▸ **REQUIRED WORK**: Copy out every line of the records below without changing anything.
※
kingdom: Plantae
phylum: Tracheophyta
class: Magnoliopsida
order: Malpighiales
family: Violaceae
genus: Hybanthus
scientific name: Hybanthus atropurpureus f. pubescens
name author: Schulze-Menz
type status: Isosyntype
※
▸ **COMPLETE OUTPUT**:
kingdom: Plantae
phylum: Tracheophyta
class: Magnoliopsida
order: Malpighiales
family: Violaceae
genus: Hybanthus
scientific name: Hybanthus atropurpureus f. pubescens
name author: Schulze-Menz
type status: Isosyntype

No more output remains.